With the male pseudohermaphrodite the chromosome is XY but the genitals may appear female however some dogs may have vestigial oviducts and uterus with male appearing external genitals. The testicles may not descend into the scrotum but in cases where they have the condition can remain undetected unless abdominal surgery is performed. There are also cases that just don’t fit into either of these categories, they just have to remain as unclassified pseudohermaphrodite.

It seems ancient civilisations were more comfortable with accepting this naturally occurring  phenomenon; Hermaphroditus, the two-sexed child of Aphrodite and Hermes, has long been a symbol of androgyny or effeminacy, and was portrayed in Greco-Roman art as a female figure with male genitals. Today we seem to have a plethora of terms to describe gender types but in our dogs it still comes as a surprise when this condition comes to light.

As well as occurring in a natural way it has been noted that androgens given during pregnancy will produce true hermaphrodite offspring in dogs. The anabolic/androgenic steroid known in the US as Cheque Drops was produced in the late 1960s to halt a season in female dogs or to suppress the symptoms of a phantom pregnancy and was in manufacture for veterinary use until 2000 when the license was taken over by Pfizer and has not been produced since. However it is still available in a generic form because the body building market has found that despite the terrible effects of over use the drug is still attractive to athletes and is most commonly applied during bulking phases of training, or to stimulate aggression before a workout or competition. This drug was never approved for use on humans and has possibly one of the most dangerous toxic effects on the liver of any black market, body building drug.


Visible signs

Having explained the nuts and bolts, if you pardon the pun, of the hermaphrodite dog I expect you are curious as to what signs may be visible. The dog has a bone that runs through his penis called the baculum, the word taken from Latin meaning staff or stick, to enable long mating with a bitch, it is interesting that an enlarged clitoris in the XX male is a consistent clinical observation, 90 per cent of which contain ossified tissue. In the intersex female there may be nothing to see other than abdominal enlargement. For most breeders the check for ’in place’ testes of their puppies begins quite early as cryptorchidism where both testes have failed to drop or monorchidism where only one testes drops into the scrotum is both a worry from the point of view of showing and breeding but it also has an increased risk of sertoli cell tumour in later life. Cryptorchidism has been associated with both hermaphroditism and pseudohermaphrodism but just because your puppy has a retained testicle that doesn’t make it intersex!

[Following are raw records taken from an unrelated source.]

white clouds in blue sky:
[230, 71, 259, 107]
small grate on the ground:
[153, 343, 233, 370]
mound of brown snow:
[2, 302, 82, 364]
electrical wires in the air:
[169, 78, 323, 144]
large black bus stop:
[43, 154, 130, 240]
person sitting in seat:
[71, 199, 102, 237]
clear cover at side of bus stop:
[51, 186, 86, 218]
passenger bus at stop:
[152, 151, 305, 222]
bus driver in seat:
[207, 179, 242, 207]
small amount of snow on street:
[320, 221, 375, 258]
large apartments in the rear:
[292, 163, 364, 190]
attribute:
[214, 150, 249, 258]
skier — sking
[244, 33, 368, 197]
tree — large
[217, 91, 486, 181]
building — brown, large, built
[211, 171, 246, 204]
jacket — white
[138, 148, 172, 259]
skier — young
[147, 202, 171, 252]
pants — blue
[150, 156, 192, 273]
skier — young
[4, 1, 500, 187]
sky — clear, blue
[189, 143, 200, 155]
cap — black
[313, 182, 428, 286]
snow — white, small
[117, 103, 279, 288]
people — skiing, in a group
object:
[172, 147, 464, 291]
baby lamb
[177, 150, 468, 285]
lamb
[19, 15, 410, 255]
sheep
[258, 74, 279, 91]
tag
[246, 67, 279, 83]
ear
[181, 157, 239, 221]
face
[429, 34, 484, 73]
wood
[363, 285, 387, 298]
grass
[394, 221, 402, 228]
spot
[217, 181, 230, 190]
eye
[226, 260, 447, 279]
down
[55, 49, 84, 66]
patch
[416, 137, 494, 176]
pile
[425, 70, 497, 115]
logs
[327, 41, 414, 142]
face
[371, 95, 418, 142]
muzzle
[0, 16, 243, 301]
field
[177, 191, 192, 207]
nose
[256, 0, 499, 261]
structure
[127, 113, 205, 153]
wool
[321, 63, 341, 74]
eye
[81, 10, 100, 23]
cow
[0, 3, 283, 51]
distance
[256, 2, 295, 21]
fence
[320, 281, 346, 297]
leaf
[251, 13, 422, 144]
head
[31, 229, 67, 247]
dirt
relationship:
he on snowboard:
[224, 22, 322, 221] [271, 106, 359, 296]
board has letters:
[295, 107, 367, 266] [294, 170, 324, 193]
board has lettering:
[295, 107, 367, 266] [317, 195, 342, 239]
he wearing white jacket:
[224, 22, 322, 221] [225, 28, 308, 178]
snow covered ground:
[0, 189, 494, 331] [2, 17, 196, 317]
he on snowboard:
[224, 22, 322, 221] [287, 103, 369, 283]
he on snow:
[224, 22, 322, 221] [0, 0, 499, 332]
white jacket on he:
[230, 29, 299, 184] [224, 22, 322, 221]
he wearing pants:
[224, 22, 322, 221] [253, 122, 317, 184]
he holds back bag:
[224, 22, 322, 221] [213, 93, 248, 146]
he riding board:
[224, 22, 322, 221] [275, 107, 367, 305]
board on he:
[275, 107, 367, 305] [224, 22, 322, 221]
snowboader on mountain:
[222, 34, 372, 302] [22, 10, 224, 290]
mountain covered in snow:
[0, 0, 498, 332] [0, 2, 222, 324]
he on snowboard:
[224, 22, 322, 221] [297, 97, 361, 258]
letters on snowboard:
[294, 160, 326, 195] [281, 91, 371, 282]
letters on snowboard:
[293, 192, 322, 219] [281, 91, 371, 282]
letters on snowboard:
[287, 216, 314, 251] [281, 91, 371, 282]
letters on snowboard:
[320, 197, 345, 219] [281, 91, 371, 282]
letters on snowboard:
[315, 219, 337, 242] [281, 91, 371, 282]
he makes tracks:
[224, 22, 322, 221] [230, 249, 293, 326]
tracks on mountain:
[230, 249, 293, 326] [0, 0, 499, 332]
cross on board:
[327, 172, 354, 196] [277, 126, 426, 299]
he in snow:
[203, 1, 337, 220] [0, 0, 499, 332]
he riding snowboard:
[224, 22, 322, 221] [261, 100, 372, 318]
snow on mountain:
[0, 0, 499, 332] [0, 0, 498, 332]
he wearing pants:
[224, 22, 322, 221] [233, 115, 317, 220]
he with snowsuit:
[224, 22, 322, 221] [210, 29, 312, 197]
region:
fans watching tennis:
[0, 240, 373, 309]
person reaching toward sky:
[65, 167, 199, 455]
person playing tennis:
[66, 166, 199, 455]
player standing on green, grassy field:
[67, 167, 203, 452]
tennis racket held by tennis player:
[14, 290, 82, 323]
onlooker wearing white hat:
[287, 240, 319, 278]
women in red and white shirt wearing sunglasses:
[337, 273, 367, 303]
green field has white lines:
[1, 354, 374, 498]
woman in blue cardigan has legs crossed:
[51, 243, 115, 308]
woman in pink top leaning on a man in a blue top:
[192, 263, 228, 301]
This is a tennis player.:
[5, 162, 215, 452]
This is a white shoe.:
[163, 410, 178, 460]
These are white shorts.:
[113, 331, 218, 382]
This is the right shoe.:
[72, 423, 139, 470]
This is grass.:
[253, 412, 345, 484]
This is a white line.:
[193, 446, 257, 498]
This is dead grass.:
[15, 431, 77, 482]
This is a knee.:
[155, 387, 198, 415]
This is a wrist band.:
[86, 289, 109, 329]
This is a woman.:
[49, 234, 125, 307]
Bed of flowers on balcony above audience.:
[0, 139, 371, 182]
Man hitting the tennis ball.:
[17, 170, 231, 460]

Humans, like the would-be Olympian Erik/Erika, suffer angst and confusion as they struggle with their sexual definition but it seems that dogs don’t share those hang ups at all. To date there is no evidence to suggest any psychological or behavioural difficulty in the hermaphrodite dog; I’m guessing they feel their time is better given to consideration of the next walk or the next bowl of food or the enjoyment as our close companion.